Leave out every picture and set down, exactly, the lines below from the one holding "middle dip: (938, 803)" up to and including the one holding "middle tip: (332, 417)".

═════ Given data ═════

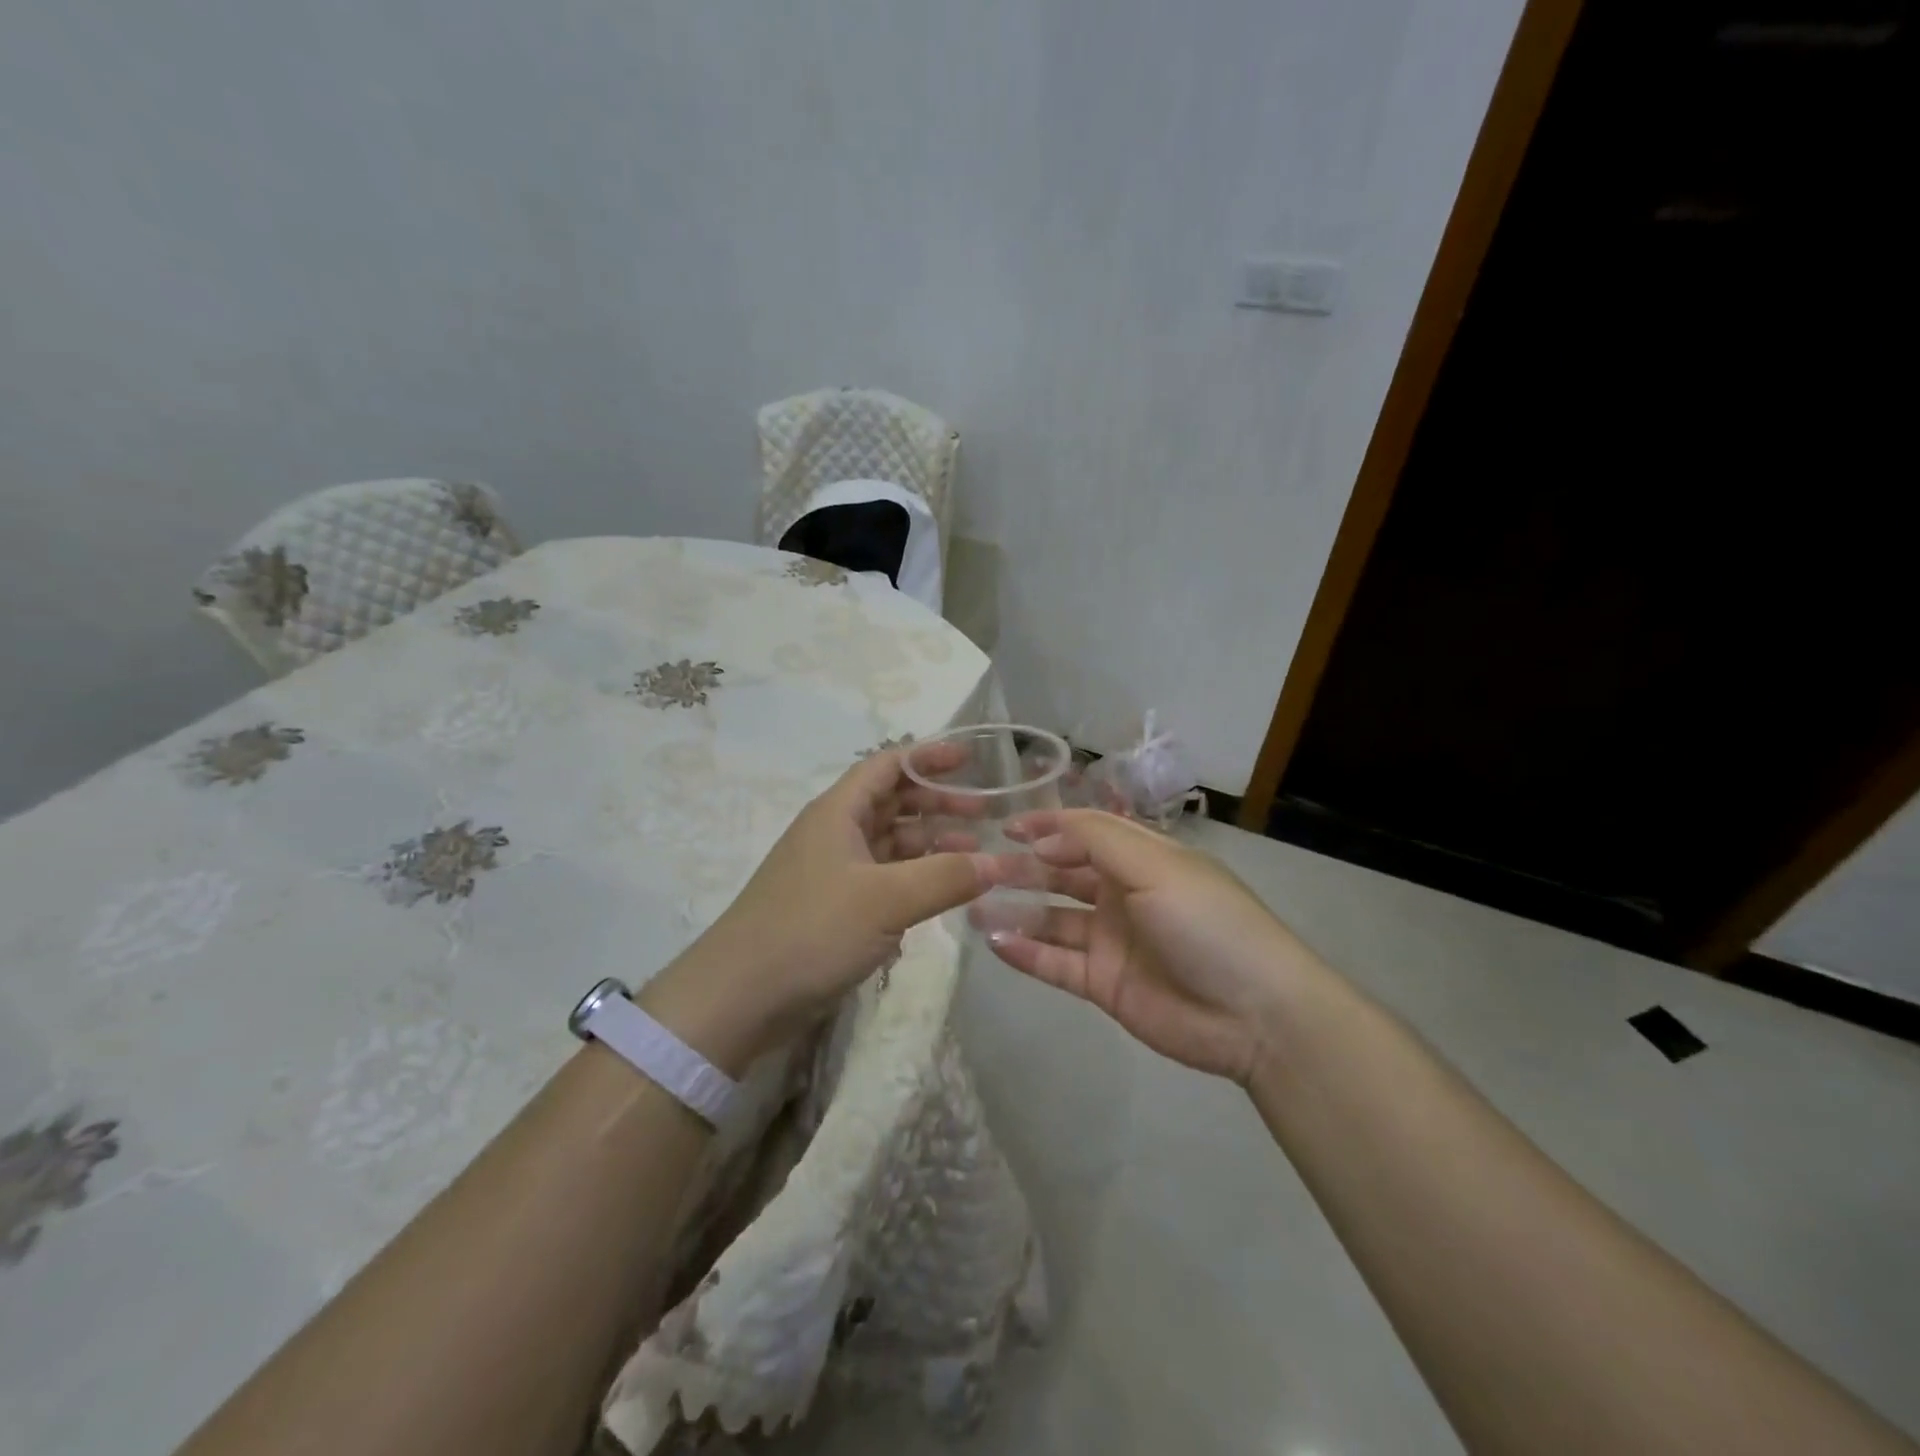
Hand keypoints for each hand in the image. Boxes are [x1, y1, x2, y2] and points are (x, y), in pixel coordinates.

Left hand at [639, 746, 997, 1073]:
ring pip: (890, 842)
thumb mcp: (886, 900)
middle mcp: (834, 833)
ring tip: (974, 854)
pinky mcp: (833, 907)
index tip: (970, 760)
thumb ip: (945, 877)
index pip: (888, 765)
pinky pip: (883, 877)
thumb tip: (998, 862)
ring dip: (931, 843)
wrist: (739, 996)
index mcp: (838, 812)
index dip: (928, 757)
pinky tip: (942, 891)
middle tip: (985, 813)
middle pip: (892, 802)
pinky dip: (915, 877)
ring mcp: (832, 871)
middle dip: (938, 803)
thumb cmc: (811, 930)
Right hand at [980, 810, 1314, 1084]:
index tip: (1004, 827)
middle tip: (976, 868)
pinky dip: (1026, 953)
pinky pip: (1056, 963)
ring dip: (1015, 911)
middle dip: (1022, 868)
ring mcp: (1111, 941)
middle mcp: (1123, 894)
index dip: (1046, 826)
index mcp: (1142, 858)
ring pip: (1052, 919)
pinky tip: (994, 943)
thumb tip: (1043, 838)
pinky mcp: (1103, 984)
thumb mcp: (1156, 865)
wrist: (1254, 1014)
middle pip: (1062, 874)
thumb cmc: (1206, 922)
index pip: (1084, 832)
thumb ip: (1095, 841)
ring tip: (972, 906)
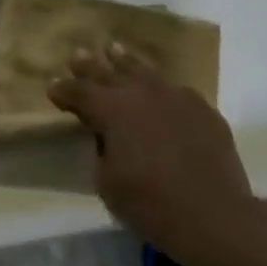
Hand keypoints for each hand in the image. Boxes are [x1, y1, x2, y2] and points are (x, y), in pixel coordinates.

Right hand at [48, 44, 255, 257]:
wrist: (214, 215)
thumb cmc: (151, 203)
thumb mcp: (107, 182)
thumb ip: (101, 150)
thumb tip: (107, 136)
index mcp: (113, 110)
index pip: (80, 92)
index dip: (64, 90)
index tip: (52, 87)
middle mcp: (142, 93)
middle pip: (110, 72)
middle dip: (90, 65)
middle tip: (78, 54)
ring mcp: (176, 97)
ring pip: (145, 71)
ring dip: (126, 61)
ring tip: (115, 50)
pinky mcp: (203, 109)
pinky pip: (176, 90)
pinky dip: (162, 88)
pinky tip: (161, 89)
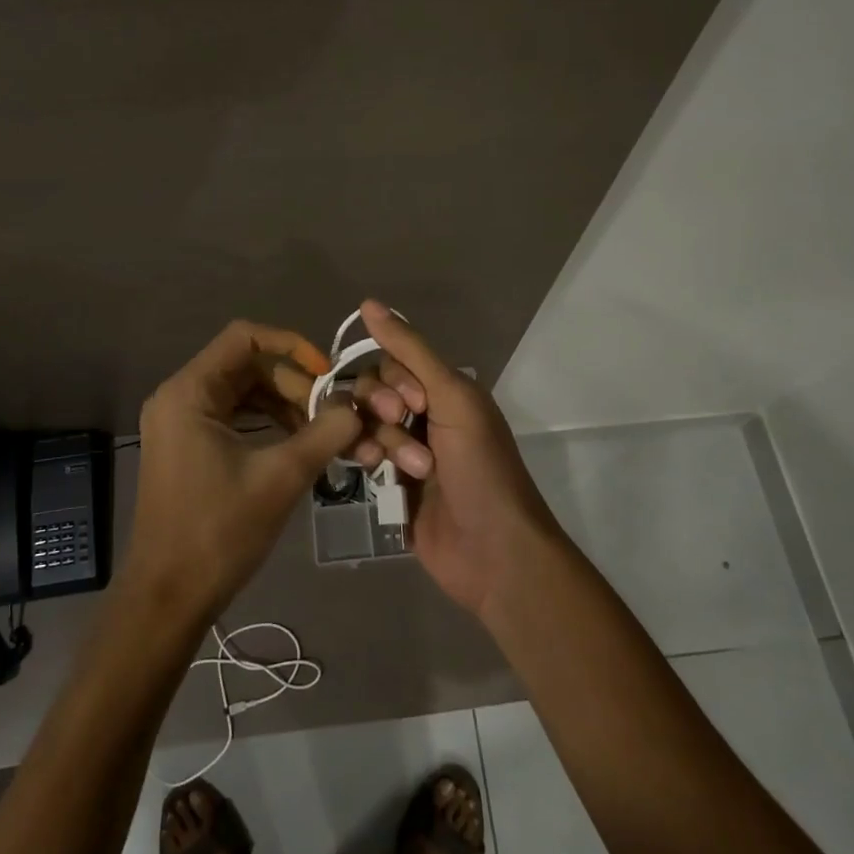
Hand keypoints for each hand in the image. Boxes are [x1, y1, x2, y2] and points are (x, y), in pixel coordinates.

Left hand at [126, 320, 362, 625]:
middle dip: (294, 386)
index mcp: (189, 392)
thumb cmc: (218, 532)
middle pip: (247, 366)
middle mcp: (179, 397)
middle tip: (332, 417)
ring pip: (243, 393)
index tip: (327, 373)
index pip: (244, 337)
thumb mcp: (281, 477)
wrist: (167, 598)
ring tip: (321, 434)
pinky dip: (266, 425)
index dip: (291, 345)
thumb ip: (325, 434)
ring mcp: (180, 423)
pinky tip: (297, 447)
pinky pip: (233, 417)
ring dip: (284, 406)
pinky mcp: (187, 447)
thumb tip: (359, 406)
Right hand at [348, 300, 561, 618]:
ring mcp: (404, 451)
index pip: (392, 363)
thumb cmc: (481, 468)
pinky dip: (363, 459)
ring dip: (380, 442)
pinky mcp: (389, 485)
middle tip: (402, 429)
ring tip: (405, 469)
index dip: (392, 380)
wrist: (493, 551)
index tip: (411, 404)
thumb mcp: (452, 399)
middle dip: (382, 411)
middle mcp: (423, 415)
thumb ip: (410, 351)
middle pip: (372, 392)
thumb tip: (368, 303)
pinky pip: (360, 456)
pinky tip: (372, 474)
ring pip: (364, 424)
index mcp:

═════

### Response for this exercise
middle dip: (938, 803)
thumb cmc: (811, 930)
Right hand at [980, 810, 1314, 1084]:
index tip: (1004, 827)
middle tip: (976, 868)
pinky dip: (1026, 953)
pinky pip: (1056, 963)
ring dip: (1015, 911)
middle dip: (1022, 868)
ring mcp: (1111, 941)
middle mcp: (1123, 894)
index dip: (1046, 826)
index mcp: (1142, 858)
ring pip: (1052, 919)
pinky tip: (994, 943)
thumb tip: (1043, 838)
pinky mcp: (1103, 984)
thumb mcp: (1156, 865)
wrist: (1254, 1014)
middle pip: (1062, 874)
thumb cmc: (1206, 922)
index pip: (1084, 832)
thumb ip: (1095, 841)
ring tip: (972, 906)
Hand keypoints for each hand in the image. Boxes are [x1, y1, x2, y2] and points are (x, y), in pixel coordinates.

Right hand at [48, 44, 255, 257]:
wrist: (214, 215)
thumb cmc: (151, 203)
thumb mcp: (107, 182)
thumb ip: (101, 150)
thumb tip: (107, 136)
index mcp: (113, 110)
index pip: (80, 92)
index dip: (64, 90)
index tip: (52, 87)
middle mcp: (142, 93)
middle pip: (110, 72)
middle dip: (90, 65)
middle tip: (78, 54)
ring mcp: (176, 97)
ring pip: (145, 71)
ring dip: (126, 61)
ring tip: (115, 50)
pinky mcp: (203, 109)
pinky pip: (176, 90)
pinky dip: (162, 88)
pinky tip: (161, 89)
Hand keypoints for each hand in the image. Boxes are [x1, y1, x2, y2] and points are (x, y), in pixel coordinates.

Left hand at [126, 320, 362, 625]:
middle dip: (294, 386)
index mcp: (189, 392)
thumb cmc: (218, 532)
middle pip: (247, 366)
middle mcp: (179, 397)
middle tip: (332, 417)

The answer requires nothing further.